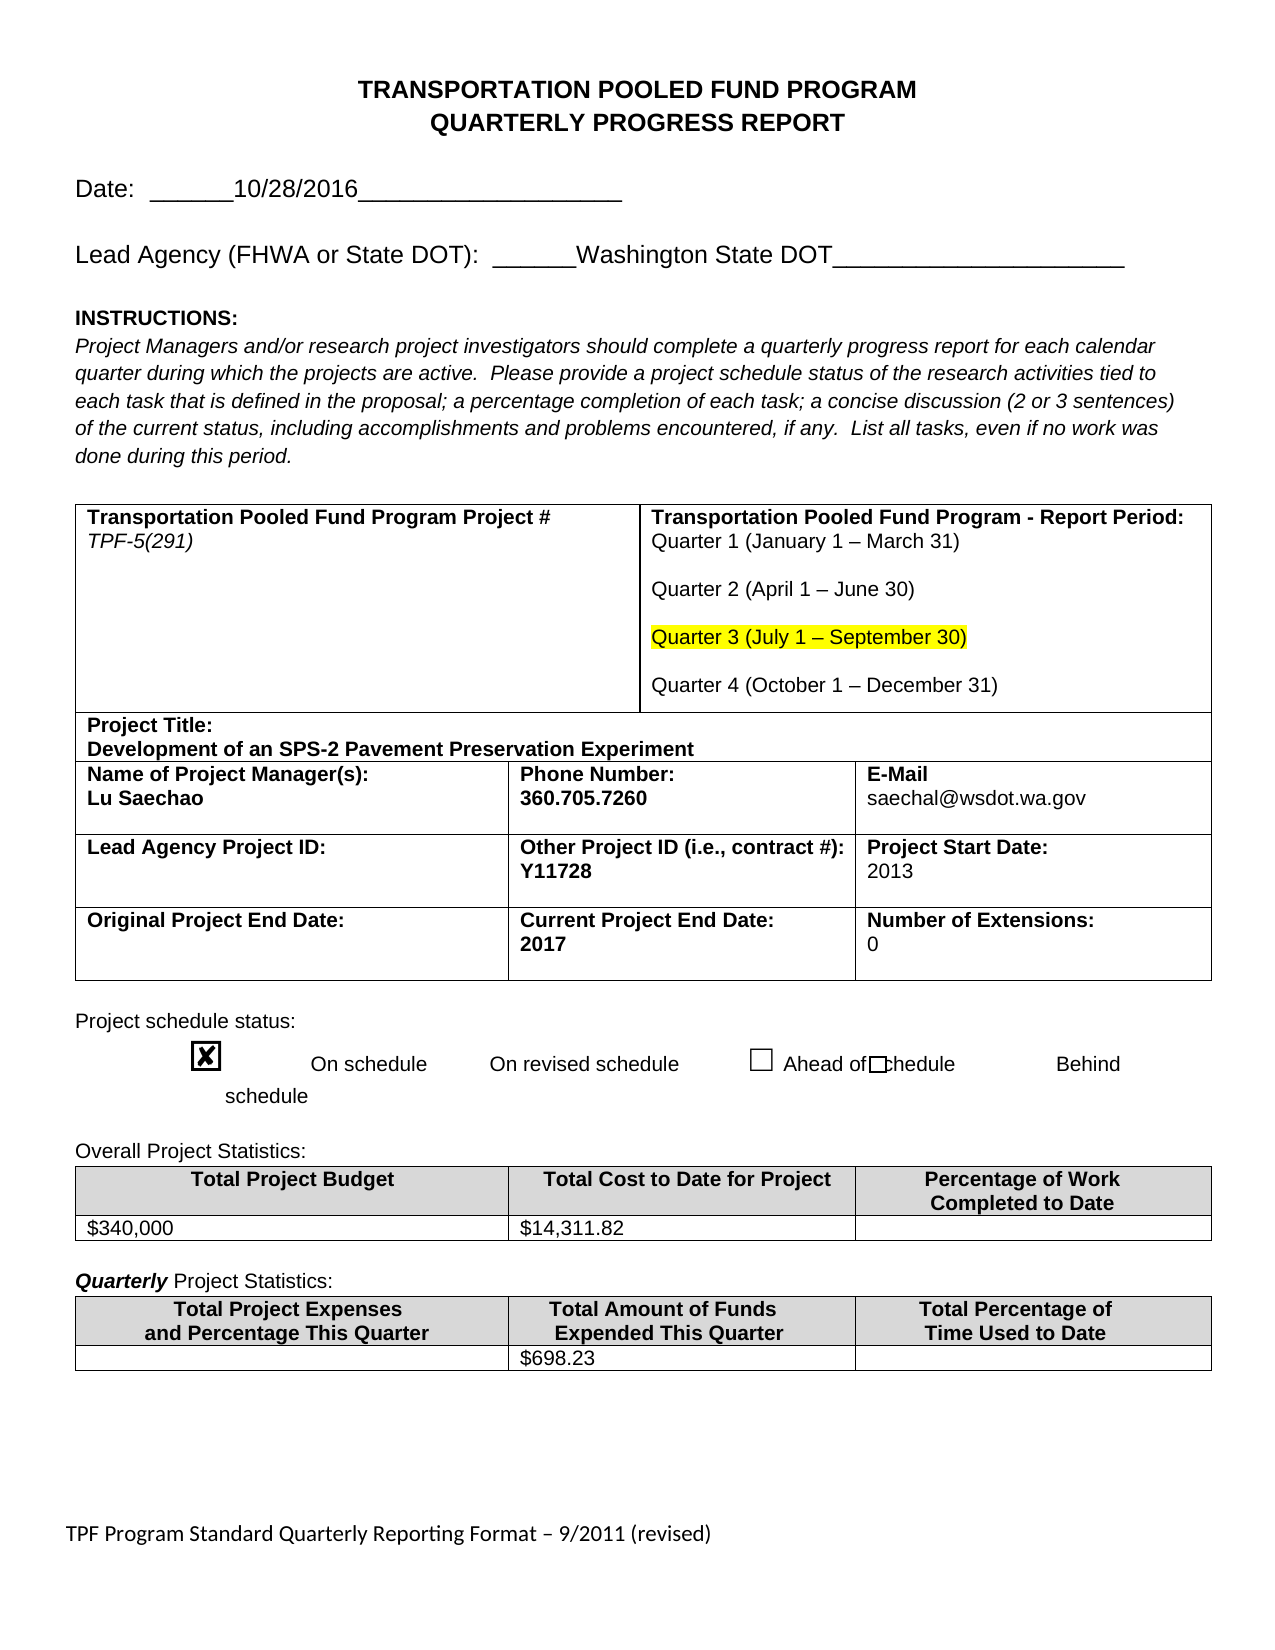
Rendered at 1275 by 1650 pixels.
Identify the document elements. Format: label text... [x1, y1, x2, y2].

table_header Total Project Expenses and Percentage This Quarter [76, 1297, 508, 1345]
text Date: ______10/28/2016___________________ [75, 174, 1200, 203]
table_cell Other Project ID (i.e., contract #): Y11728 [509, 835, 855, 907]
text Quarterly Project Statistics: [75, 1269, 1200, 1293]
table_cell Name of Project Manager(s): Lu Saechao [76, 762, 508, 834]
text TRANSPORTATION POOLED FUND PROGRAM [150, 75, 1125, 104]
list On schedule On revised schedule □ Ahead of schedule Behind schedule [187, 1036, 1200, 1108]
table_cell [856, 1216, 1211, 1240]
table_cell Original Project End Date: [76, 908, 508, 980]
table_cell [856, 1346, 1211, 1370]
text Lead Agency (FHWA or State DOT): ______Washington State DOT_____________________ [75, 240, 1200, 269]
table_header Percentage of Work Completed to Date [856, 1167, 1211, 1215]
table_cell Number of Extensions: 0 [856, 908, 1211, 980]
table_cell [76, 1346, 508, 1370]
table_header Total Amount of Funds Expended This Quarter [509, 1297, 855, 1345]
text QUARTERLY PROGRESS REPORT [150, 108, 1125, 137]
text INSTRUCTIONS: [75, 306, 1200, 330]
table_cell $698.23 [509, 1346, 855, 1370]
table_cell $14,311.82 [509, 1216, 855, 1240]
table_cell Phone Number: 360.705.7260 [509, 762, 855, 834]
table_cell $340,000 [76, 1216, 508, 1240]
table_header Transportation Pooled Fund Program - Report Period: Quarter 1 (January 1 – March 31) Quarter 2 (April 1 – June 30) Quarter 3 (July 1 – September 30) Quarter 4 (October 1 – December 31) [641, 505, 1211, 712]
text Project Managers and/or research project investigators should complete a quarterly progress report for each calendar quarter during which the projects are active. Please provide a project schedule status of the research activities tied to each task that is defined in the proposal; a percentage completion of each task; a concise discussion (2 or 3 sentences) of the current status, including accomplishments and problems encountered, if any. List all tasks, even if no work was done during this period. [75, 334, 1200, 468]
table_cell E-Mail saechal@wsdot.wa.gov [856, 762, 1211, 834]
table_cell Project Start Date: 2013 [856, 835, 1211, 907]
text Overall Project Statistics: [75, 1139, 1200, 1163]
table_header Transportation Pooled Fund Program Project # TPF-5(291) [76, 505, 639, 712]
table_cell Lead Agency Project ID: [76, 835, 508, 907]
text Project schedule status: [75, 1008, 1200, 1032]
table_header Total Percentage of Time Used to Date [856, 1297, 1211, 1345]
table_cell Current Project End Date: 2017 [509, 908, 855, 980]
table_header Total Project Budget [76, 1167, 508, 1215]
table_cell Project Title: Development of an SPS-2 Pavement Preservation Experiment [76, 713, 1211, 761]
table_header Total Cost to Date for Project [509, 1167, 855, 1215]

--------------------------------

== Assigned task ==
In the material, find each line with the word "Agency" and list it.

== Solution below ==
text Lead Agency (FHWA or State DOT): ______Washington State DOT_____________________ [75, 240, 1200, 269]
table_cell Lead Agency Project ID: [76, 835, 508, 907]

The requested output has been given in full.